Continuons notre périple avec les GGF de Tlemcen. Une fois sur le front de Khendak, des trous énormes sont creusés par les gendarmes, le but étant de faire une barrière aux véhicules «bourrés» de drogue qui tentent de franchir la frontière algérienne. Les trafiquants marocains rusent en envoyant des éclaireurs, les «Hellaba», pour tester le niveau de sécurité côté algérien. La technique bien qu’ancienne est toujours utilisée par ces derniers. Le plus étonnant ce sont les ânes utilisés à cette fin. Les trafiquants marocains envoient des ânes chargés de sacs de drogue aux réseaux algériens. Grâce à cette technique très répandue ces derniers temps, les marocains évitent d’êtres repérés et arrêtés par les GGF. La situation est très complexe, le terrain est «miné» d’ânes, mais la vigilance des GGF a permis d’éviter le pire. Durant l’année 2011, plus de 350 ânes  chargés de grosses quantités de «haschich» marocain ont été interceptés par les éléments du GGF. Ces hommes verts qui veillent jour et nuit à la sécurité du territoire algérien font face à un crime organisé des plus menaçants au monde. Récemment, soit au premier jour du nouvel an, les GGF de Tlemcen ont réussi à mettre la main sur une grosse quantité de kif traité, estimée à 5 tonnes.
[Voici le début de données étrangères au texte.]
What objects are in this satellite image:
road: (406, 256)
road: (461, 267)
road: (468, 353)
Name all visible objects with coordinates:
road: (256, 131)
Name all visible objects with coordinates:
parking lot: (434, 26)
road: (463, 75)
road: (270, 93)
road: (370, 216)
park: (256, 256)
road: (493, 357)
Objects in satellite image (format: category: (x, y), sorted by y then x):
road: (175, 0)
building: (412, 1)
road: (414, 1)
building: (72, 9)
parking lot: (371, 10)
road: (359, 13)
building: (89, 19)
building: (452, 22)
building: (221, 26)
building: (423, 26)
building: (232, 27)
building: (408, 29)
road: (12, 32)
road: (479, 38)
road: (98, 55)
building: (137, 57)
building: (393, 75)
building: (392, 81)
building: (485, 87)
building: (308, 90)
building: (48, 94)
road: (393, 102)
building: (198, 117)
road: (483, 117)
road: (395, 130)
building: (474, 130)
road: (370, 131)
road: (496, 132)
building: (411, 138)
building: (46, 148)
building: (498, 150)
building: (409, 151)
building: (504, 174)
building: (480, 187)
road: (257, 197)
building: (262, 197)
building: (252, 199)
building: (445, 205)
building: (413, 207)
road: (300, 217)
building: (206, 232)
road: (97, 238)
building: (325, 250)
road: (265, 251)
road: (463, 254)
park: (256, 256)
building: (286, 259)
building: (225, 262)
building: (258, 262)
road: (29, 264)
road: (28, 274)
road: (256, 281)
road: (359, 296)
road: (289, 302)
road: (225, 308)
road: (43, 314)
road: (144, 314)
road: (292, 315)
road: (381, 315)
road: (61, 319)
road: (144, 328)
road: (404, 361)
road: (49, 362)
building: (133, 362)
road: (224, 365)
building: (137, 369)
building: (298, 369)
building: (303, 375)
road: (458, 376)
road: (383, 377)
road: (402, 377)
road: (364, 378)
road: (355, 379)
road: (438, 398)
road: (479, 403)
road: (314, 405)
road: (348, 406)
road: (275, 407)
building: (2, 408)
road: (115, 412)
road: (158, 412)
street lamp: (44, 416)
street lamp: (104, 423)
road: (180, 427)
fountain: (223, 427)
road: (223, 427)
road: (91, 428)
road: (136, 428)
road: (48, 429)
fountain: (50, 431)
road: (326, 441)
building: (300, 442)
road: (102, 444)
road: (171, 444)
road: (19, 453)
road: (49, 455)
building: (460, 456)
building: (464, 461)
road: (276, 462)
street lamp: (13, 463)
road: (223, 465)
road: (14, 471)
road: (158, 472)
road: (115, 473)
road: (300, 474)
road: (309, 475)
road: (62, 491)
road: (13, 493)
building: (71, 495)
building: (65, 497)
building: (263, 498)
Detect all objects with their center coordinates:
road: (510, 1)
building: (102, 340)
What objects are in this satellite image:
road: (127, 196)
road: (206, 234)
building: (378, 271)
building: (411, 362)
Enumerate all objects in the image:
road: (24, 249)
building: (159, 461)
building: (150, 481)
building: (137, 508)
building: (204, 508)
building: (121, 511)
Les trafiquants marocains avaient ciblé le lieu et la date, croyant que leur coup aller réussir, d’autant qu’ils avaient crû que les GGF allaient baisser leur vigilance. Mais contre attente, le plan des trafiquants a fini par tomber dans la mesure où douze de leurs sbires sont arrêtés et plus de 5 tonnes de drogue seront saisies. Ce coup porté aux trafiquants les a dissuadés et ils ont fini par changer l’itinéraire en optant pour la Mauritanie, via la mer pour acheminer leur poison. Il y a cinq jours, une tentative d’acheminement de 2,5 tonnes de drogue a été déjouée par la garde marine mauritanienne. Le cannabis provenait du Maroc, révèlent les enquêteurs mauritaniens. Les trafiquants de drogue marocains ont utilisé des zodiaques pour faire passer des centaines de sacs de kif traité, mais leur plan a fini dans l’eau grâce aux renseignements fournis par l’Algérie à son voisin mauritanien. La lutte contre les réseaux de drogue marocains bat son plein en Algérie. Les GGF, déterminés à lutter contre ce fléau, mènent un combat sans merci.

Enfants, vieillards, femmes, les Marocains débarquent en masse en Algérie

En 2011, plusieurs milliers de marocains sont entrés en Algérie. C’est le cas à Tlemcen, et les frontières algéro-marocaines enregistrent le débarquement en masse de marocains, fuyant le pire dans leur pays. Misère, chômage et conditions précaires, sont les raisons pourlesquelles beaucoup de Marocains préfèrent s’installer  en Algérie. Ces Marocains dépossédés de leurs droits sociaux et fuyant la «hogra» font de l’Algérie leur dernière issue. Mieux, des familles marocaines se sont présentées aux postes avancés pour demander de l’aide, au carrément la nationalité algérienne. C’est le cas de deux familles qui sont entrées en Algérie par Bab Aâssa afin de demander la nationalité algérienne pour vivre dans de meilleures conditions. En ce début d’année 2012, 180 Marocains sont entrés en Algérie à la recherche d’une vie meilleure. Selon eux, il est insupportable voire impossible de vivre au Maroc vu la dureté de la vie et la pauvreté auxquelles ils font face.